About this exercise:
Recast every line in the rows below as a Markdown table with the columns "Line No." and "Text", numbering lines consecutively and leaving out blank lines and the picture markers.
** Opening Record excerpts block **
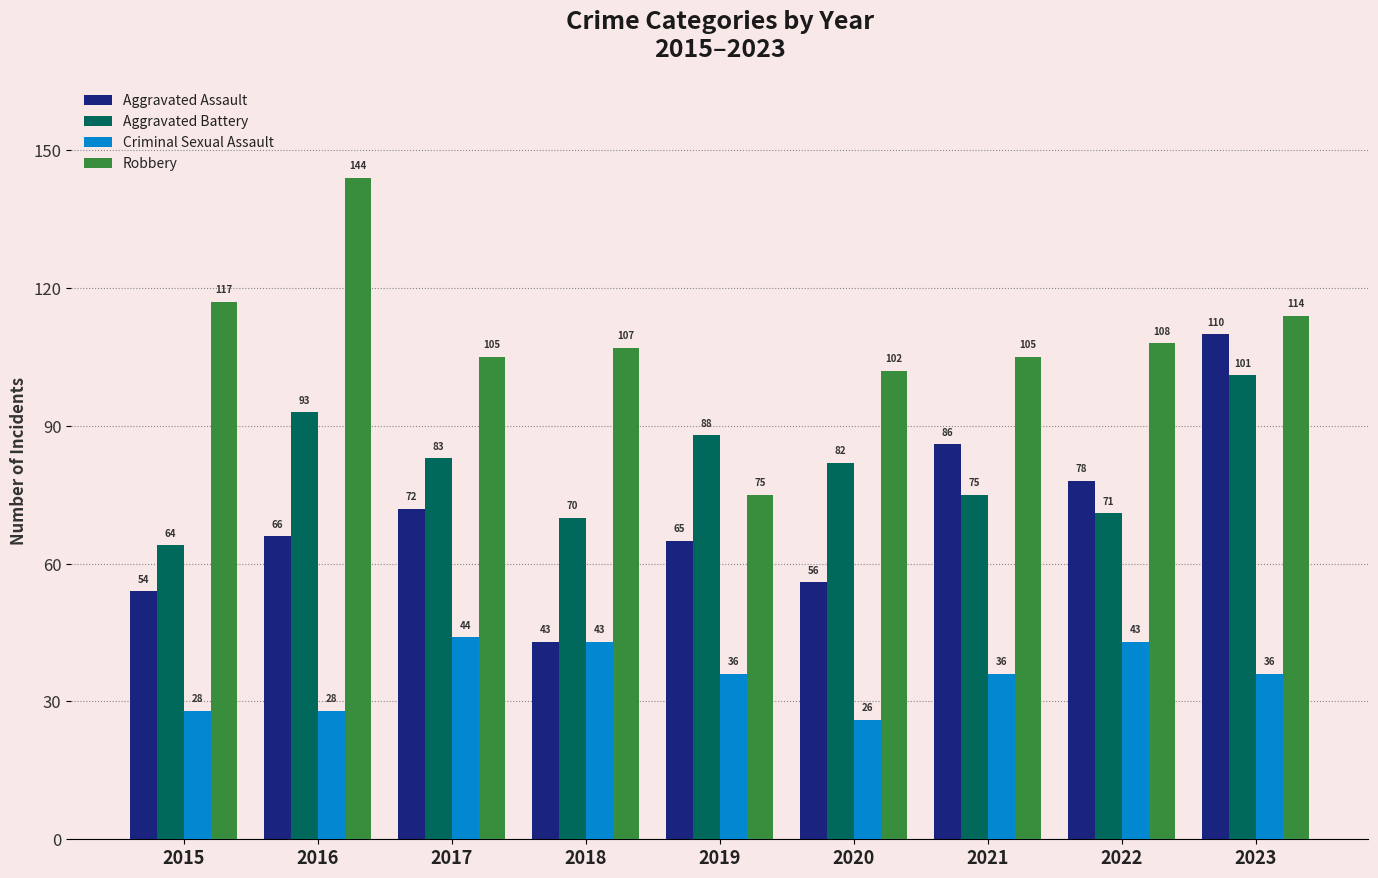

At which label is Robbery closest to 109?

2022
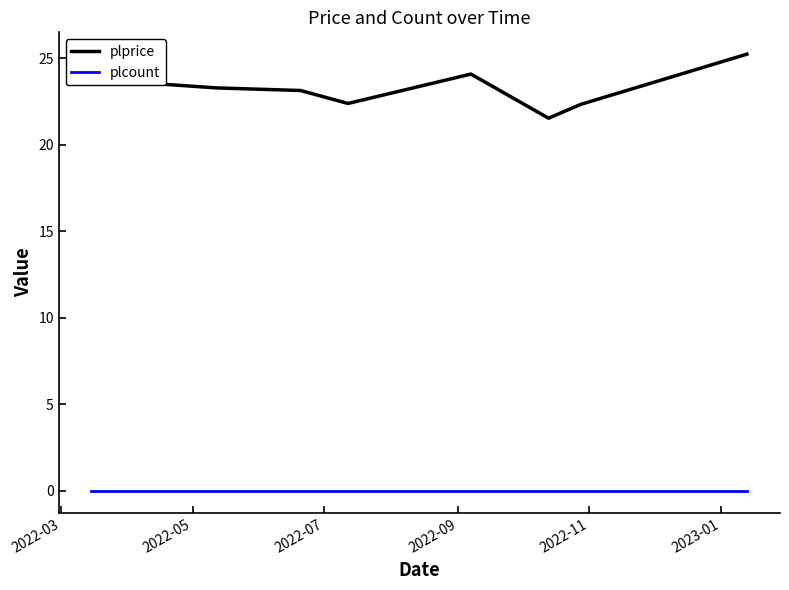

Rank the series by their maximum value, from highest to lowest.

plprice, plcount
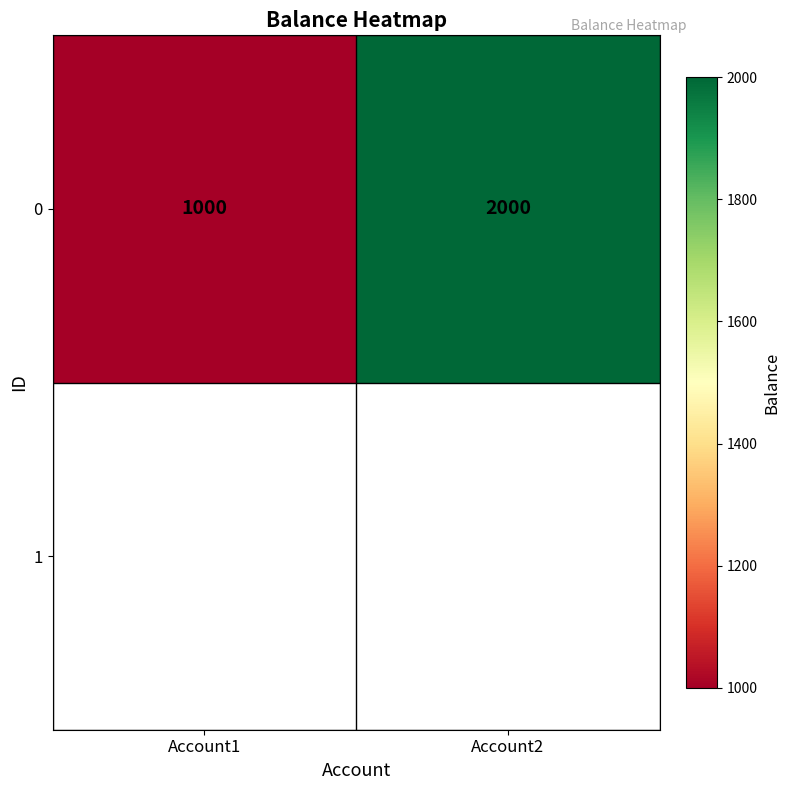

The chart shows a value of 1000 at Account1. True or false?

True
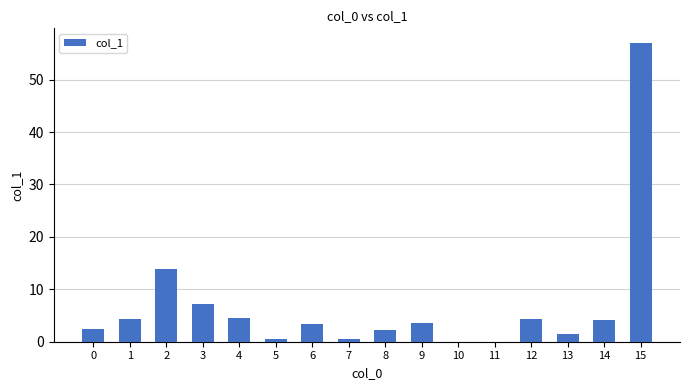

What is the average value?

6.8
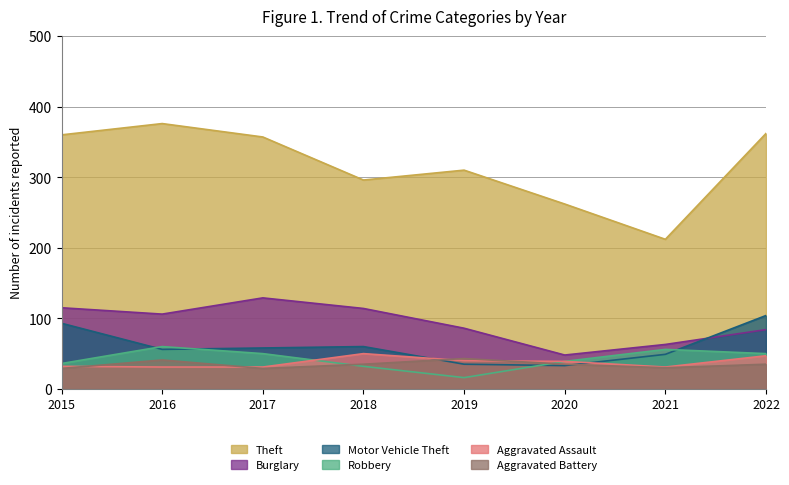

How many categories are shown in the chart?

8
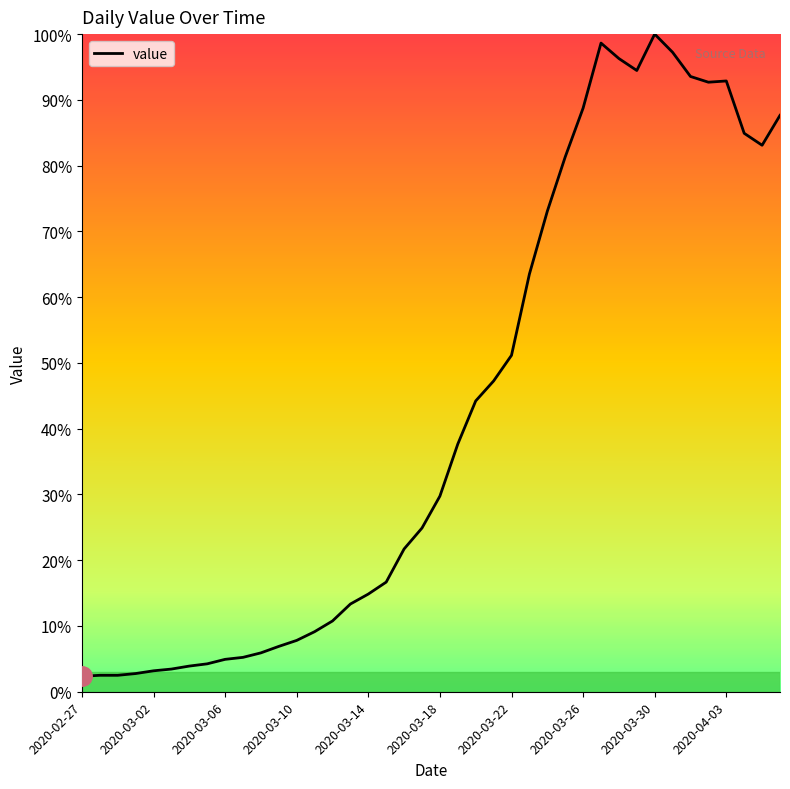

Does the chart display data point markers on the line(s)?

No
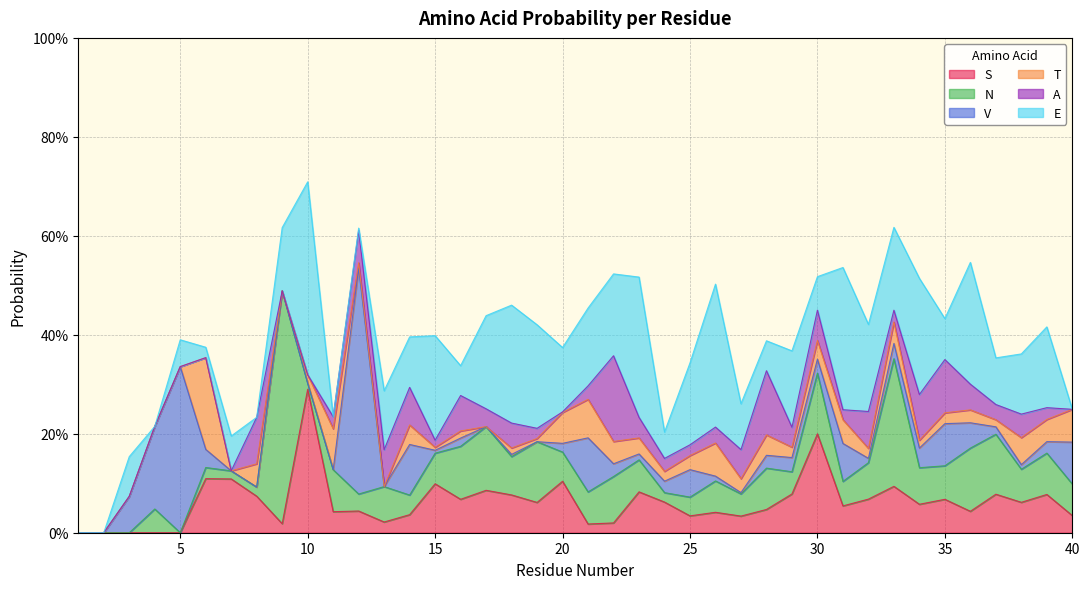

Which series changed the most between 5 and 32?

V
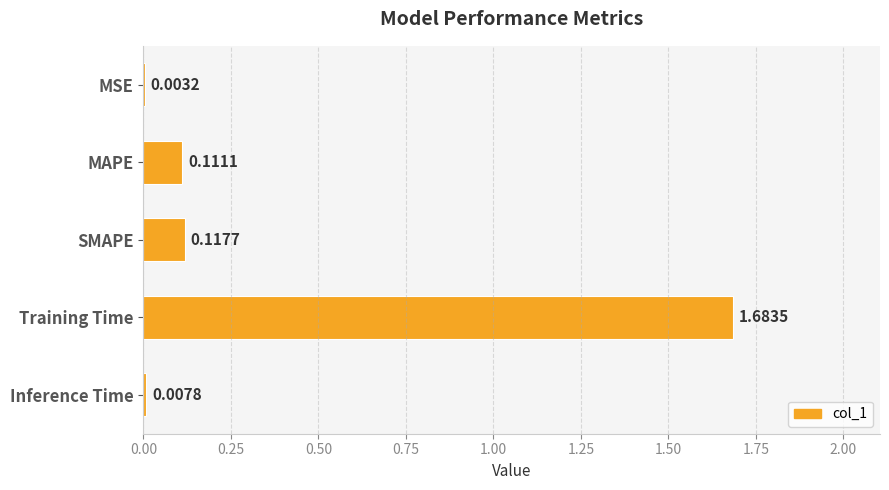

Where is the data nearest to the value 0?

MSE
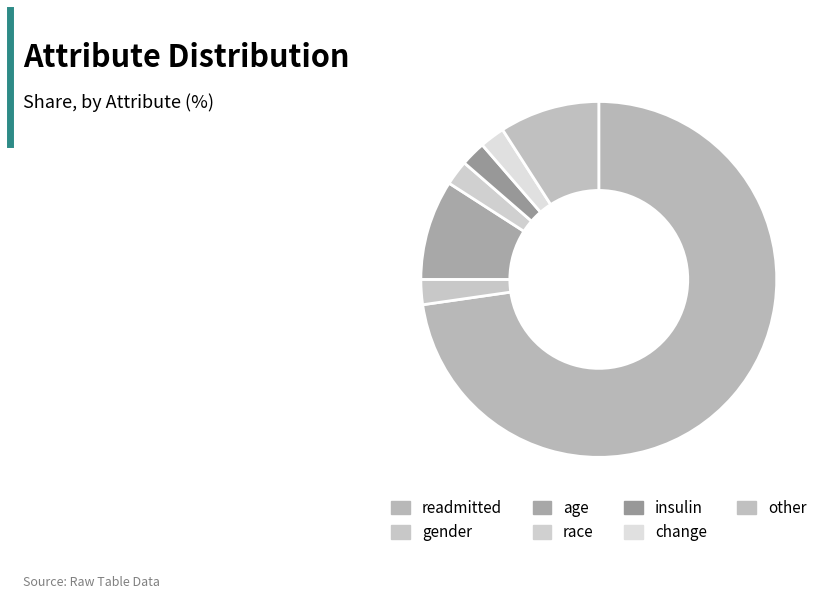

What is the largest slice in the pie chart?

readmitted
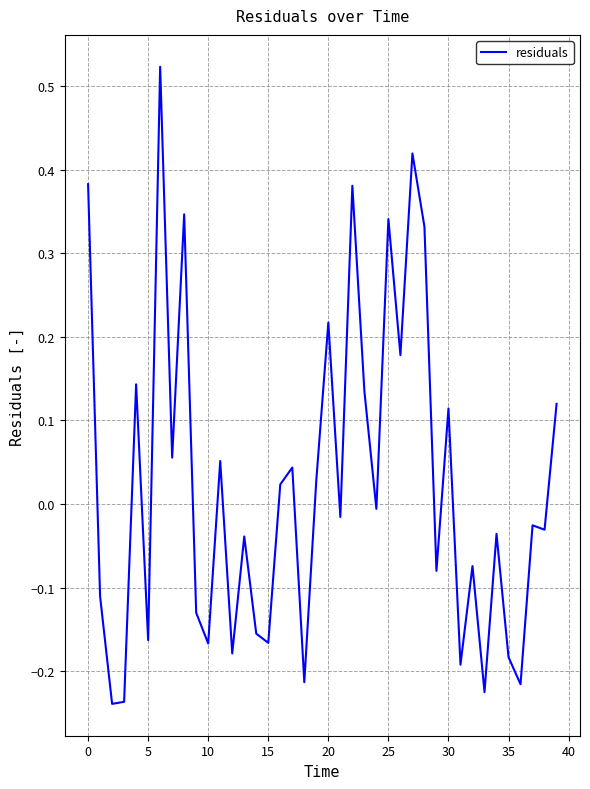

How many lines are shown in the chart?

1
** Closing Record excerpts block **
Task result:
| Line No. | Text |
|---|---|
| 1 | At which label is Robbery closest to 109? |
| 2 | 2022 |
| 3 | Rank the series by their maximum value, from highest to lowest. |
| 4 | plprice, plcount |
| 5 | The chart shows a value of 1000 at Account1. True or false? |
| 6 | True |
| 7 | What is the average value? |
| 8 | 6.8 |
| 9 | How many categories are shown in the chart? |
| 10 | 8 |
| 11 | Does the chart display data point markers on the line(s)? |
| 12 | No |
| 13 | Which series changed the most between 5 and 32? |
| 14 | V |
| 15 | Where is the data nearest to the value 0? |
| 16 | MSE |
| 17 | What is the largest slice in the pie chart? |
| 18 | readmitted |
| 19 | How many lines are shown in the chart? |
| 20 | 1 |